* DATA UNDER STUDY *
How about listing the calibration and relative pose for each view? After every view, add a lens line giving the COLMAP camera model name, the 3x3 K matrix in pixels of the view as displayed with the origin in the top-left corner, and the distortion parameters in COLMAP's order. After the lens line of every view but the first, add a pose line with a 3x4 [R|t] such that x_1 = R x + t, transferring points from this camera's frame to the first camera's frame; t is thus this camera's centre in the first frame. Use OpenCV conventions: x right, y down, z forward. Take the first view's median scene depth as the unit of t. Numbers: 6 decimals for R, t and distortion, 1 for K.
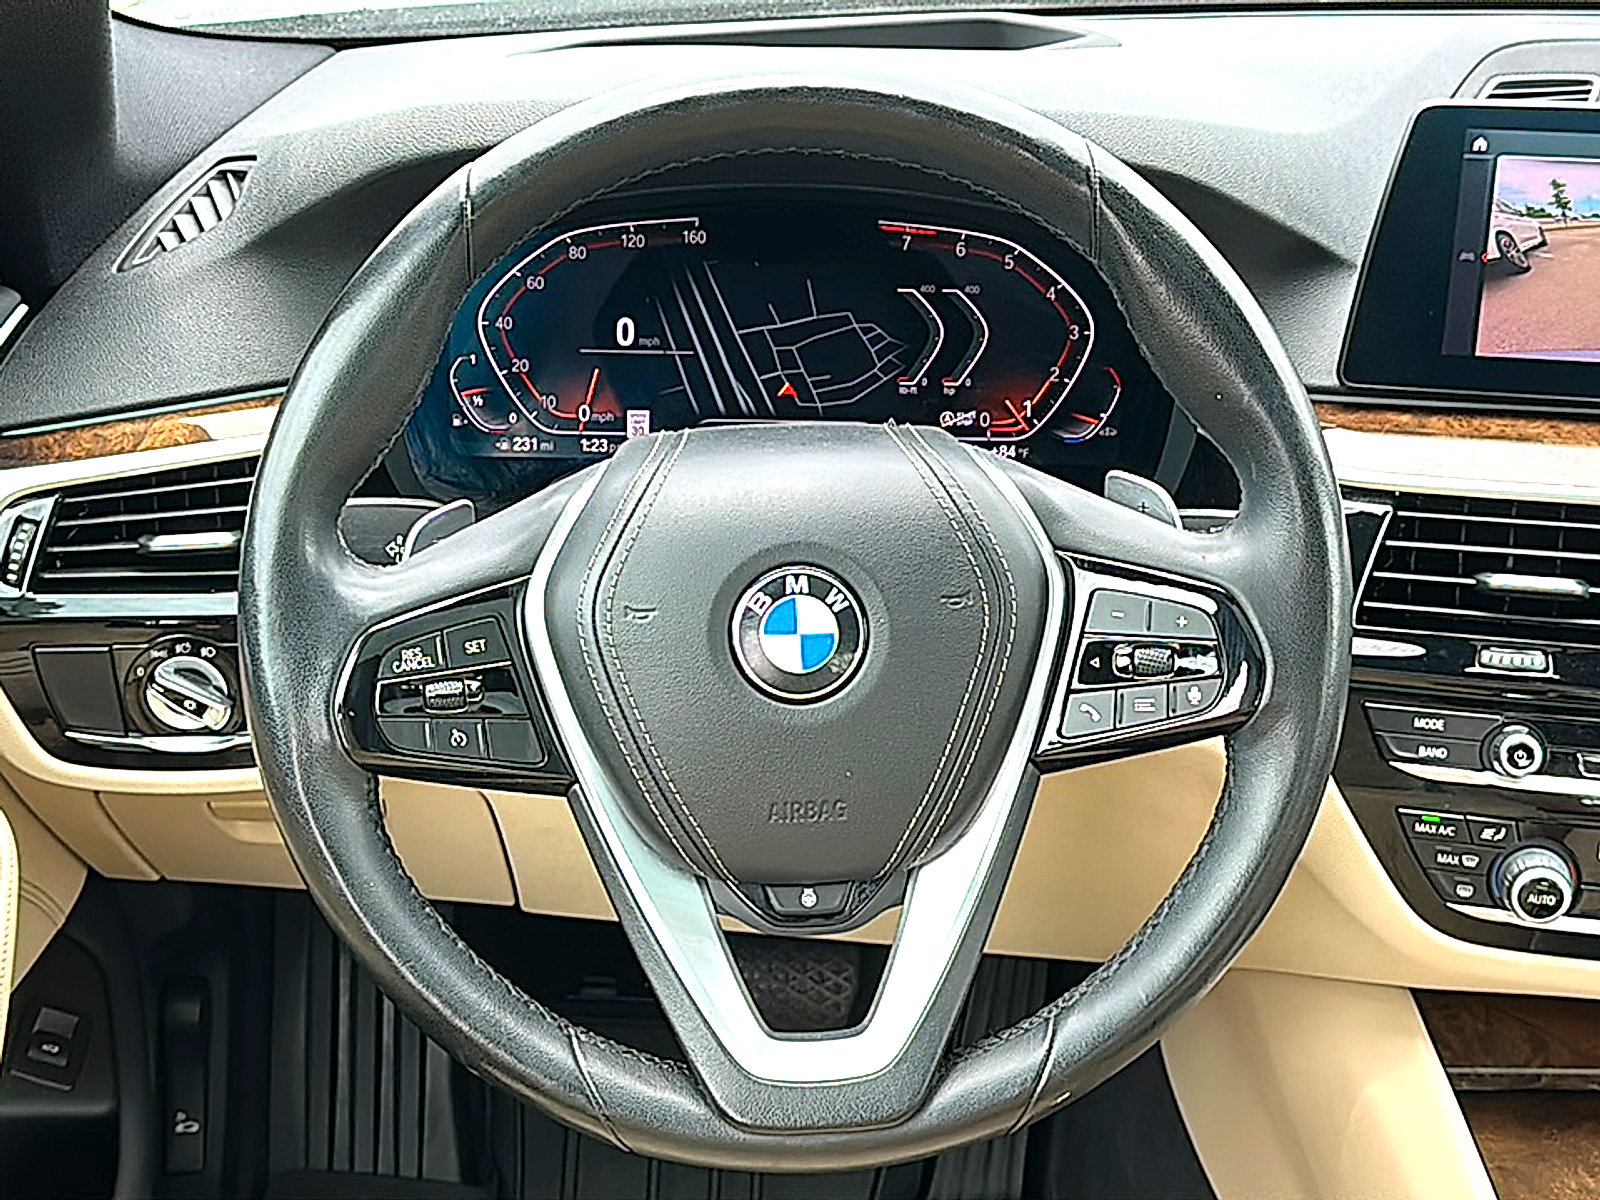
lens RADIAL K [[2767.8, 0, 801.5], [0, 2767.8, 609.3], [0, 0, 1]] dist [0.110225, 0.197193]
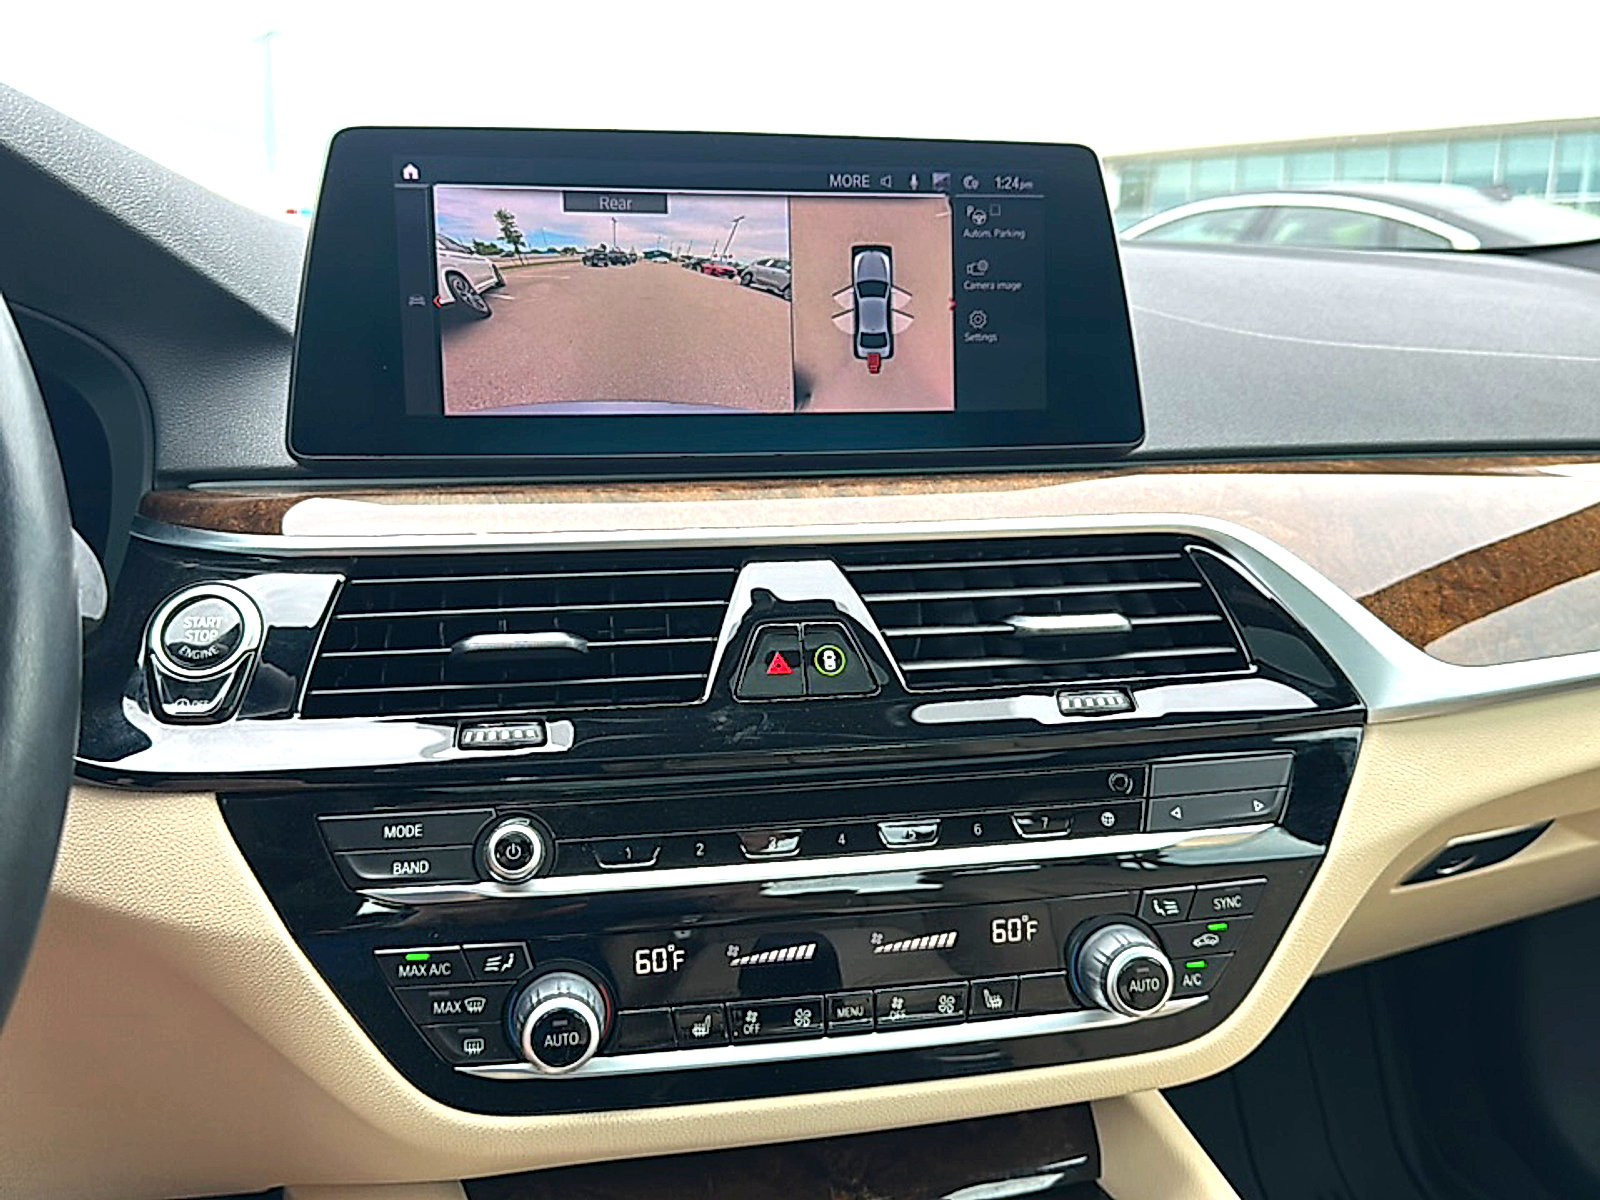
lens RADIAL K [[1427.0, 0, 800.0], [0, 1427.0, 600.0], [0, 0, 1]] dist [0.191242, -0.364009]
pose [[0.950737, -0.082600, 0.298790, 0.210667], [0.142388, 0.972516, -0.184223, 0.067052], [-0.275361, 0.217692, 0.936369, 0.565168]]
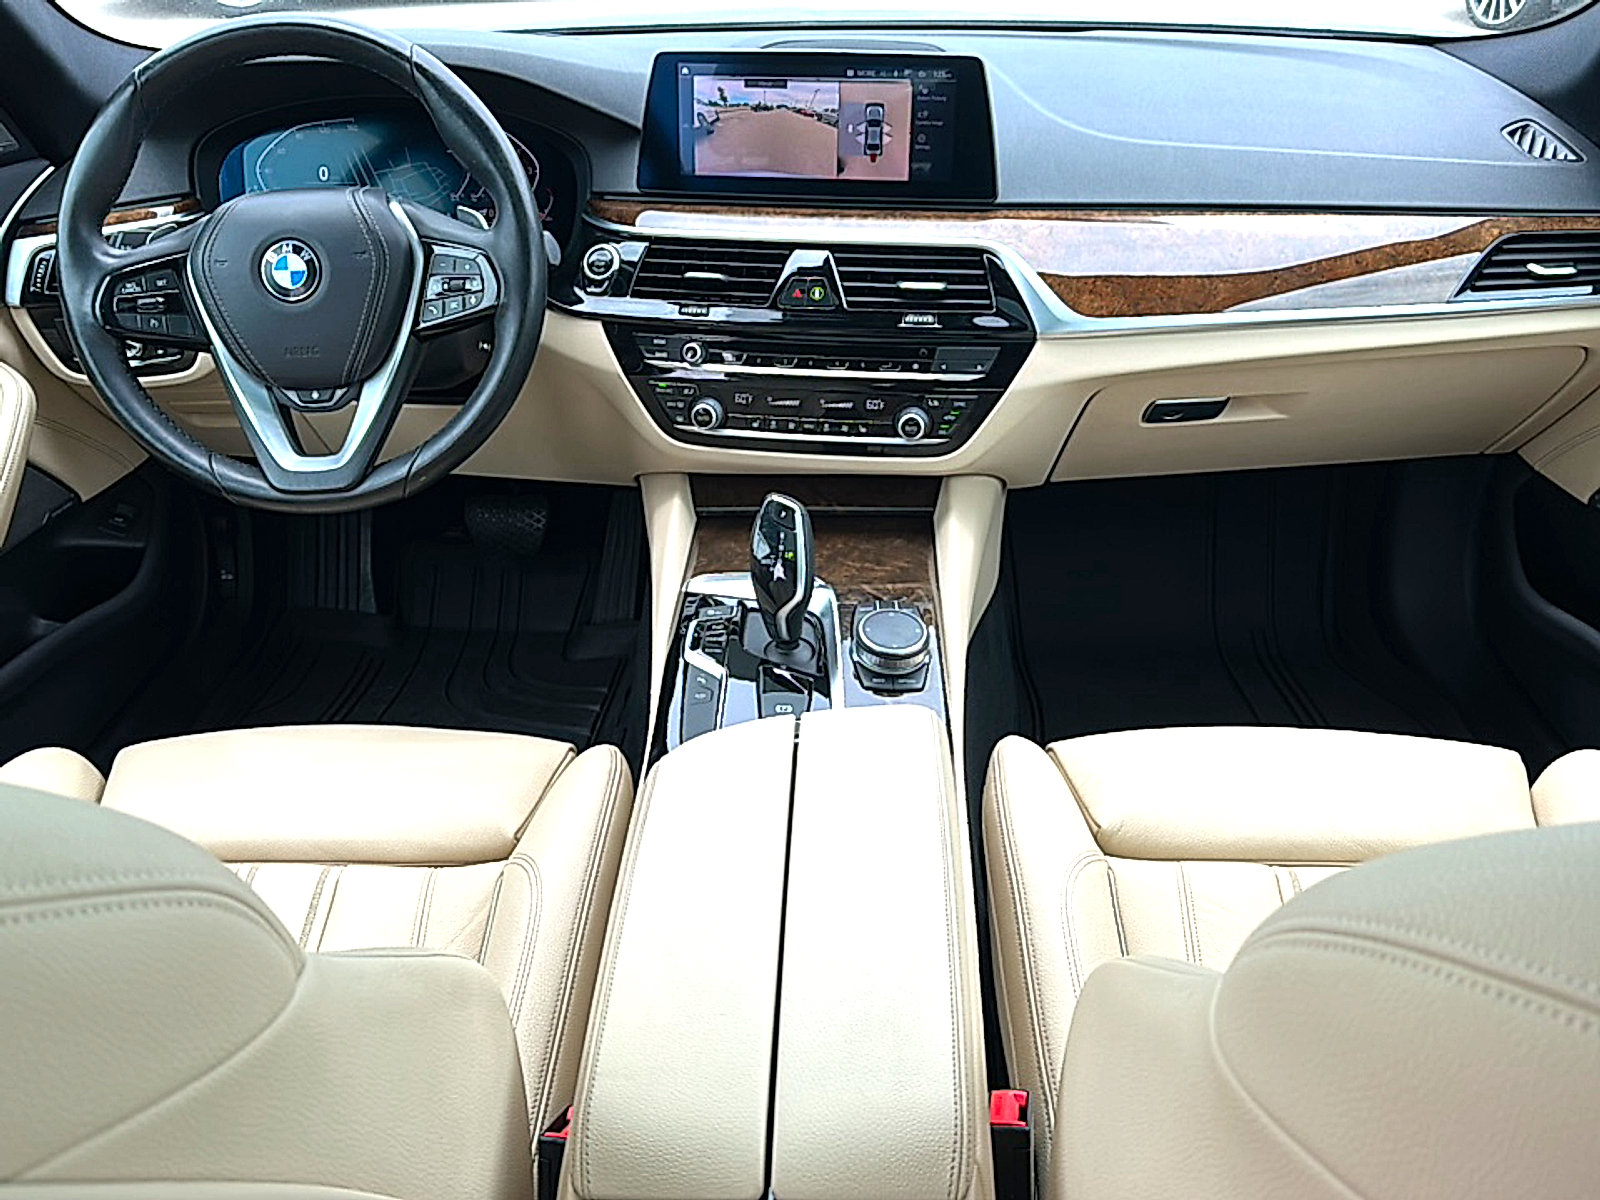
lens RADIAL K [[1427.0, 0, 800.0], [0, 1427.0, 600.0], [0, 0, 1]] dist [0.191242, -0.364009]
pose [[0.997829, -0.005423, -0.065627, 0.402650], [0.010863, 0.996506, 0.082815, 0.149663], [0.064949, -0.083348, 0.994402, -0.147940]]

* WHAT IS BEING ASKED *
Reproduce the data above with every occurrence of "calibration" replaced by "intrinsics" and all other text unchanged, omitting the pictures.

* ANSWER BELOW *
How about listing the intrinsics and relative pose for each view? After every view, add a lens line giving the COLMAP camera model name, the 3x3 K matrix in pixels of the view as displayed with the origin in the top-left corner, and the distortion parameters in COLMAP's order. After the lens line of every view but the first, add a pose line with a 3x4 [R|t] such that x_1 = R x + t, transferring points from this camera's frame to the first camera's frame; t is thus this camera's centre in the first frame. Use OpenCV conventions: x right, y down, z forward. Take the first view's median scene depth as the unit of t. Numbers: 6 decimals for R, t and distortion, 1 for K.
lens RADIAL K [[2767.8, 0, 801.5], [0, 2767.8, 609.3], [0, 0, 1]] dist [0.110225, 0.197193]
lens RADIAL K [[1427.0, 0, 800.0], [0, 1427.0, 600.0], [0, 0, 1]] dist [0.191242, -0.364009]
pose [[0.950737, -0.082600, 0.298790, 0.210667], [0.142388, 0.972516, -0.184223, 0.067052], [-0.275361, 0.217692, 0.936369, 0.565168]]
lens RADIAL K [[1427.0, 0, 800.0], [0, 1427.0, 600.0], [0, 0, 1]] dist [0.191242, -0.364009]
pose [[0.997829, -0.005423, -0.065627, 0.402650], [0.010863, 0.996506, 0.082815, 0.149663], [0.064949, -0.083348, 0.994402, -0.147940]]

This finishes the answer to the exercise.